─── RECORDS FOR THIS TASK

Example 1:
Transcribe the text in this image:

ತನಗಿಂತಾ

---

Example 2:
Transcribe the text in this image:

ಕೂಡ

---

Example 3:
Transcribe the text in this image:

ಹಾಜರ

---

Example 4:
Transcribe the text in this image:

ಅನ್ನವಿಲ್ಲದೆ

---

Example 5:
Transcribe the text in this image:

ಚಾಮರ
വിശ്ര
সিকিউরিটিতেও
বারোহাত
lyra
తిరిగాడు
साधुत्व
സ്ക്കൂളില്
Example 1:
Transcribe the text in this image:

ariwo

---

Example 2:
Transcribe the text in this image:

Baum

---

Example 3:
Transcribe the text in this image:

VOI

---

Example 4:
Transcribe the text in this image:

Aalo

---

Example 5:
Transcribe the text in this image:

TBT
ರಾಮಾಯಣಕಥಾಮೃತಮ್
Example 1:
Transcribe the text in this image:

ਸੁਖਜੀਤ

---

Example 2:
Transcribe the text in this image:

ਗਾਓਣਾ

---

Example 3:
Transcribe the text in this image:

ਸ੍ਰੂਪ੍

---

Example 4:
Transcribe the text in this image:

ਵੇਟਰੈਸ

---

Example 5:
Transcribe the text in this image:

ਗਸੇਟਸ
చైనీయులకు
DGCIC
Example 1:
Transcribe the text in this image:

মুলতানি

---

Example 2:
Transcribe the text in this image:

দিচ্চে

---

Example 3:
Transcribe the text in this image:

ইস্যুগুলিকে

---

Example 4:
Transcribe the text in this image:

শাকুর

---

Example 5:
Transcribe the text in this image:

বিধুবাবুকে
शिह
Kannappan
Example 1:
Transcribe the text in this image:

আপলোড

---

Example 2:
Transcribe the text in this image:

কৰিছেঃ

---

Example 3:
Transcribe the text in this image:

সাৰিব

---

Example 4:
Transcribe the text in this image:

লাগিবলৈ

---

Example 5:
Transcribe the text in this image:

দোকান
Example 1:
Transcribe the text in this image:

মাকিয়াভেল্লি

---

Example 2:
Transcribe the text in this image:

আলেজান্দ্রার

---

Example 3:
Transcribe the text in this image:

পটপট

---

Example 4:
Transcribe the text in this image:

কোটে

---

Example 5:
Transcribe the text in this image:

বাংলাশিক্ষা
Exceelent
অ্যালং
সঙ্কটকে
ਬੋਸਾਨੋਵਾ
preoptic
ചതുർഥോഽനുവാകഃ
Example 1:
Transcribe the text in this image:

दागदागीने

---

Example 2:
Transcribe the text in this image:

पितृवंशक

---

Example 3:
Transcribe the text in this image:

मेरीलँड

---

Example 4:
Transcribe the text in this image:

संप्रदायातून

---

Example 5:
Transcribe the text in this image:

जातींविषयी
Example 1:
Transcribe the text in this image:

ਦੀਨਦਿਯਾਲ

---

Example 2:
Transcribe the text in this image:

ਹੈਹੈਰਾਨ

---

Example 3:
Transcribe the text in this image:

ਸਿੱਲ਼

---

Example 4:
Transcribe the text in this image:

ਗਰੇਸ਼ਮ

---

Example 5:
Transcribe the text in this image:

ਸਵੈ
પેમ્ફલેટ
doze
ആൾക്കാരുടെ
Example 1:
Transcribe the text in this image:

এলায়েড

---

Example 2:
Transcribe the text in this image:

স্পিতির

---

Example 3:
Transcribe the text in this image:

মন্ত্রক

──────

Retype the records above without changing a single word.

> _FINISHED EXERCISE_
Example 1:
Transcribe the text in this image:

ತನಗಿಂತಾ

---

Example 2:
Transcribe the text in this image:

ಕೂಡ

---

Example 3:
Transcribe the text in this image:

ಹಾಜರ

---

Example 4:
Transcribe the text in this image:

ಅನ್ನವಿಲ್ಲದೆ

---

Example 5:
Transcribe the text in this image:

ಚಾಮರ
വിശ്ര
সিকিউরিটিতেও
বারোহাত
lyra
తిరిగాడు
साधुत्व
സ്ക്കൂളില്
Example 1:
Transcribe the text in this image:

ariwo

---

Example 2:
Transcribe the text in this image:

Baum

---

Example 3:
Transcribe the text in this image:

VOI

---

Example 4:
Transcribe the text in this image:

Aalo

---

Example 5:
Transcribe the text in this image:

TBT
ರಾಮಾಯಣಕಥಾಮೃತಮ್
Example 1:
Transcribe the text in this image:

ਸੁਖਜੀਤ

---

Example 2:
Transcribe the text in this image:

ਗਾਓਣਾ

---

Example 3:
Transcribe the text in this image:

ਸ੍ਰੂਪ੍

---

Example 4:
Transcribe the text in this image:

ਵੇਟਰੈਸ

---

Example 5:
Transcribe the text in this image:

ਗਸੇਟਸ
చైనీయులకు
DGCIC
Example 1:
Transcribe the text in this image:

মুলতানি

---

Example 2:
Transcribe the text in this image:

দিচ্চে

---

Example 3:
Transcribe the text in this image:

ইস্যুগুলিকে

---

Example 4:
Transcribe the text in this image:

শাকুর

---

Example 5:
Transcribe the text in this image:

বিধুবাবুকে
शिह
Kannappan
Example 1:
Transcribe the text in this image:

আপলোড

---

Example 2:
Transcribe the text in this image:

কৰিছেঃ

---

Example 3:
Transcribe the text in this image:

সাৰিব

---

Example 4:
Transcribe the text in this image:

লাগিবলৈ

---

Example 5:
Transcribe the text in this image:

দোকান
Example 1:
Transcribe the text in this image:

মাকিয়াভেল্লি

---

Example 2:
Transcribe the text in this image:

আলেজান্দ্রার

---

Example 3:
Transcribe the text in this image:

পটপট

---

Example 4:
Transcribe the text in this image:

কোটে

---

Example 5:
Transcribe the text in this image:

বাংলাশিক্ষা
Exceelent
অ্যালং
সঙ্কটকে
ਬੋਸਾਨੋਵਾ
preoptic
ചതുർഥോഽനുവാകഃ
Example 1:
Transcribe the text in this image:

दागदागीने

---

Example 2:
Transcribe the text in this image:

पितृवंशक

---

Example 3:
Transcribe the text in this image:

मेरीलँड

---

Example 4:
Transcribe the text in this image:

संप्रदायातून

---

Example 5:
Transcribe the text in this image:

जातींविषयी
Example 1:
Transcribe the text in this image:

ਦੀਨਦਿਯਾਲ

---

Example 2:
Transcribe the text in this image:

ਹੈਹੈਰਾਨ

---

Example 3:
Transcribe the text in this image:

ਸਿੱਲ਼

---

Example 4:
Transcribe the text in this image:

ਗਰੇਸ਼ਮ

---

Example 5:
Transcribe the text in this image:

ਸਵੈ
પેમ્ફલેટ
doze
ആൾക്കാരുടെ
Example 1:
Transcribe the text in this image:

এলায়েড

---

Example 2:
Transcribe the text in this image:

স্পিতির

---

Example 3:
Transcribe the text in this image:

মন্ত্রক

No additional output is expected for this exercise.